> [What the exercise asks]:
Restate the listing below word for word, and leave its pictures behind.
-- -- --
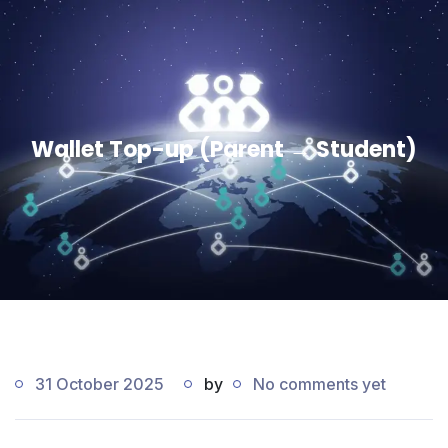
Wallet Top-up (Parent → Student)
31 October 2025
by
No comments yet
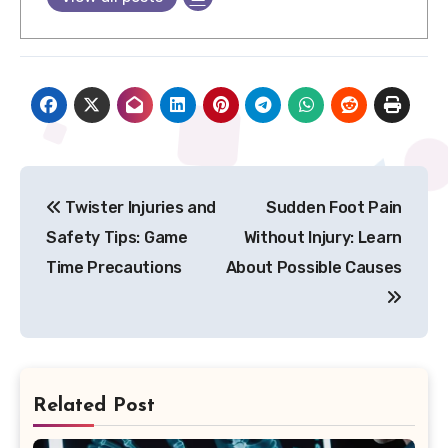
Post
Twister Injuries and
Sudden Foot Pain
navigation
Safety Tips: Game
Without Injury: Learn
Time Precautions
About Possible Causes
Related Post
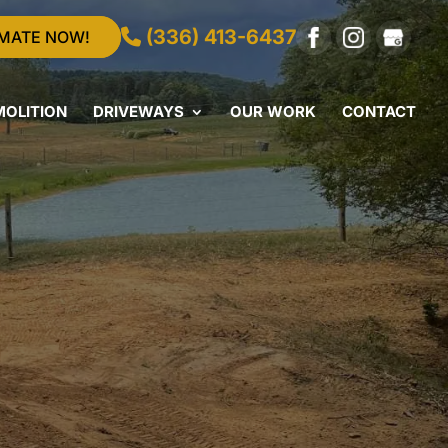
(336) 413-6437
IMATE NOW!
MOLITION
DRIVEWAYS
OUR WORK
CONTACT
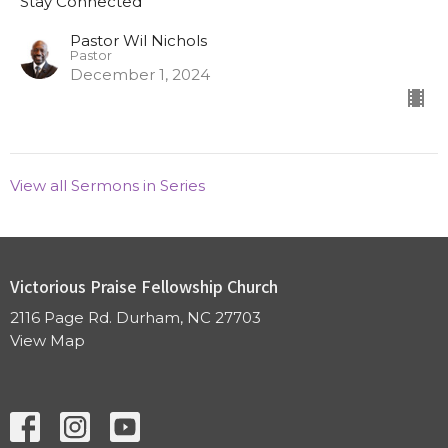
Stay Connected
Pastor Wil Nichols
Pastor
December 1, 2024
View all Sermons in Series
Victorious Praise Fellowship Church
2116 Page Rd. Durham, NC 27703
View Map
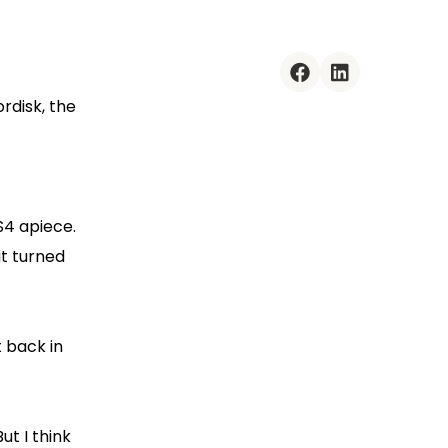
facebook
linkedin
rdisk, the
S4 apiece.
at turned
t back in
ut I think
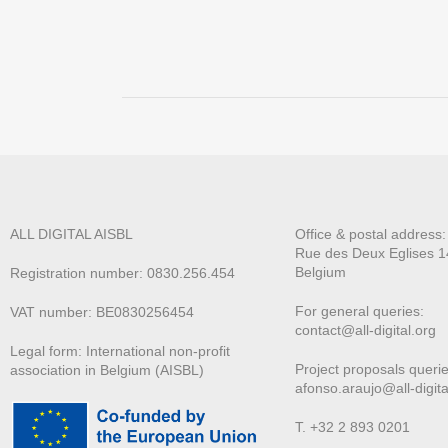
ALL DIGITAL AISBL
Office & postal address
Rue des Deux E
glises 1
Belgium
Registration number: 0830.256.454
For general queries:
VAT number: BE0830256454
contact@all-digital.org
Legal form: International non-profit
Project proposals querie
association in Belgium (AISBL)
afonso.araujo@all-digita
T. +32 2 893 0201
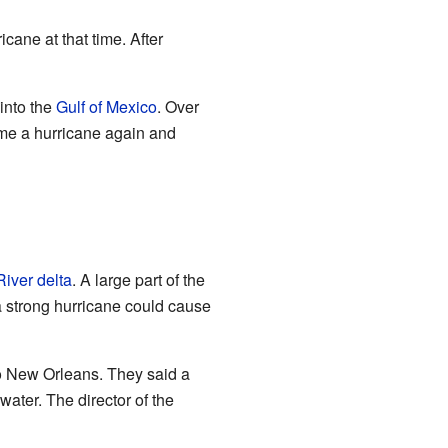
icane at that time. After
into the
Gulf of Mexico
. Over
ame a hurricane again and
River
delta
. A large part of the
a strong hurricane could cause
o New Orleans. They said a
water. The director of the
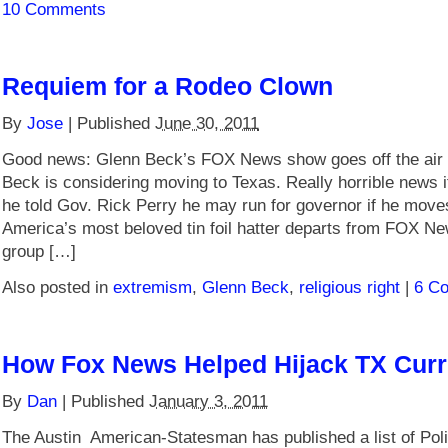
10 Comments
Requiem for a Rodeo Clown
By
Jose
|
Published
June 30, 2011
Good news: Glenn Beck’s FOX News show goes off the air 
Beck is considering moving to Texas. Really horrible news i
he told Gov. Rick Perry he may run for governor if he move
America’s most beloved tin foil hatter departs from FOX N
group […]
Also posted in
extremism
,
Glenn Beck
,
religious right
|
6 C
How Fox News Helped Hijack TX Cur
By
Dan
|
Published
January 3, 2011
The Austin American-Statesman has published a list of Poli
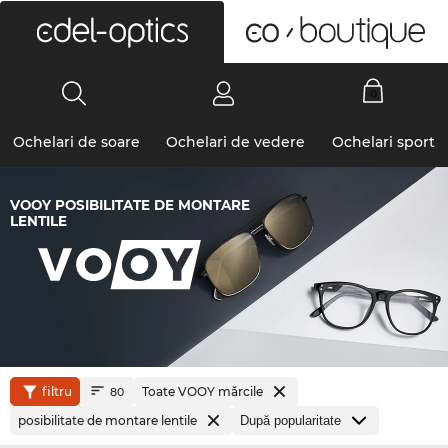
0
Ochelari de soare
Ochelari de vedere
Ochelari sport
VOOY POSIBILITATE DE MONTARE
LENTILE
filtru
Toate VOOY mărcile
80
posibilitate de montare lentile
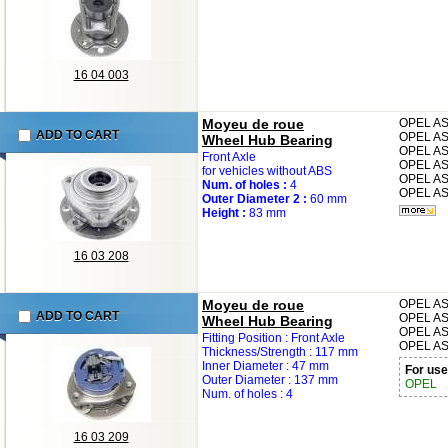
16 04 003
Moyeu de roue
OPEL
AS
ADD TO CART
OPEL
AS
Wheel Hub Bearing
OPEL
AS
Front Axle
OPEL
AS
for vehicles without ABS
OPEL
AS
Num. of holes :
4
OPEL
AS
Outer Diameter 2 :
60 mm
Height :
83 mm
16 03 208
Moyeu de roue
OPEL
AS
ADD TO CART
OPEL
AS
Wheel Hub Bearing
OPEL
AS
Fitting Position : Front Axle
OPEL
AS
Thickness/Strength : 117 mm
Inner Diameter : 47 mm
For use
Outer Diameter : 137 mm
OPEL
Num. of holes : 4
16 03 209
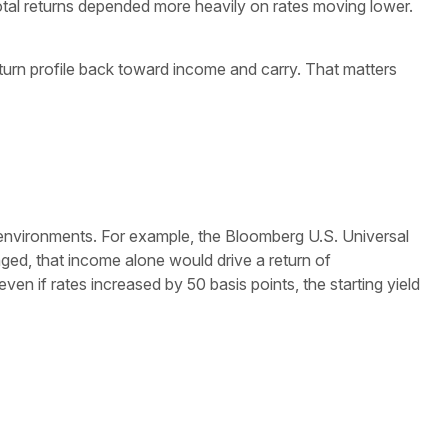
 total returns depended more heavily on rates moving lower.
eturn profile back toward income and carry. That matters
 environments. For example, the Bloomberg U.S. Universal
ged, that income alone would drive a return of
en if rates increased by 50 basis points, the starting yield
-- -- --
> [Worked solution]:
Wallet Top-up (Parent → Student)
31 October 2025
by
No comments yet
Post
Twister Injuries and
Sudden Foot Pain
navigation
Safety Tips: Game
Without Injury: Learn
Time Precautions
About Possible Causes
Related Post
(336) 413-6437
IMATE NOW!
MOLITION
DRIVEWAYS
OUR WORK
CONTACT
Stay Connected
Pastor Wil Nichols
Pastor
December 1, 2024
View all Sermons in Series
Victorious Praise Fellowship Church
2116 Page Rd. Durham, NC 27703
View Map
facebook
linkedin
rdisk, the
S4 apiece.
at turned
t back in
ut I think
ALL DIGITAL AISBL
Office & postal address
Rue des Deux E
glises 1
Belgium
Registration number: 0830.256.454
For general queries:
VAT number: BE0830256454
contact@all-digital.org
Legal form: International non-profit
Project proposals querie
association in Belgium (AISBL)
afonso.araujo@all-digita
T. +32 2 893 0201
icane at that time. After
into the
Gulf of Mexico
. Over
ame a hurricane again and
River
delta
. A large part of the
a strong hurricane could cause
o New Orleans. They said a
water. The director of the
10 Comments
Requiem for a Rodeo Clown
By
Jose
|
Published
June 30, 2011
Good news: Glenn Beck’s FOX News show goes off the air 
Beck is considering moving to Texas. Really horrible news i
he told Gov. Rick Perry he may run for governor if he move
America’s most beloved tin foil hatter departs from FOX N
group […]
Also posted in
extremism
,
Glenn Beck
,
religious right
|
6 C
How Fox News Helped Hijack TX Cur
By
Dan
|
Published
January 3, 2011
The Austin American-Statesman has published a list of Poli
0
Ochelari de soare
Ochelari de vedere
Ochelari sport
VOOY POSIBILITATE DE MONTARE
LENTILE
filtru
Toate VOOY mărcile
80
posibilitate de montare lentile
16 04 003
Moyeu de roue
OPEL
AS
ADD TO CART
OPEL
AS
Wheel Hub Bearing
OPEL
AS
Front Axle
OPEL
AS
for vehicles without ABS
OPEL
AS
Num. of holes :
4
OPEL
AS
Outer Diameter 2 :
60 mm
Height :
83 mm
16 03 208
Moyeu de roue
OPEL
AS
ADD TO CART
OPEL
AS
Wheel Hub Bearing
OPEL
AS
Fitting Position : Front Axle
OPEL
AS
Thickness/Strength : 117 mm
Inner Diameter : 47 mm
For use
Outer Diameter : 137 mm
OPEL
Num. of holes : 4
16 03 209
 total returns depended more heavily on rates moving lower.
eturn profile back toward income and carry. That matters
 environments. For example, the Bloomberg U.S. Universal
ged, that income alone would drive a return of
en if rates increased by 50 basis points, the starting yield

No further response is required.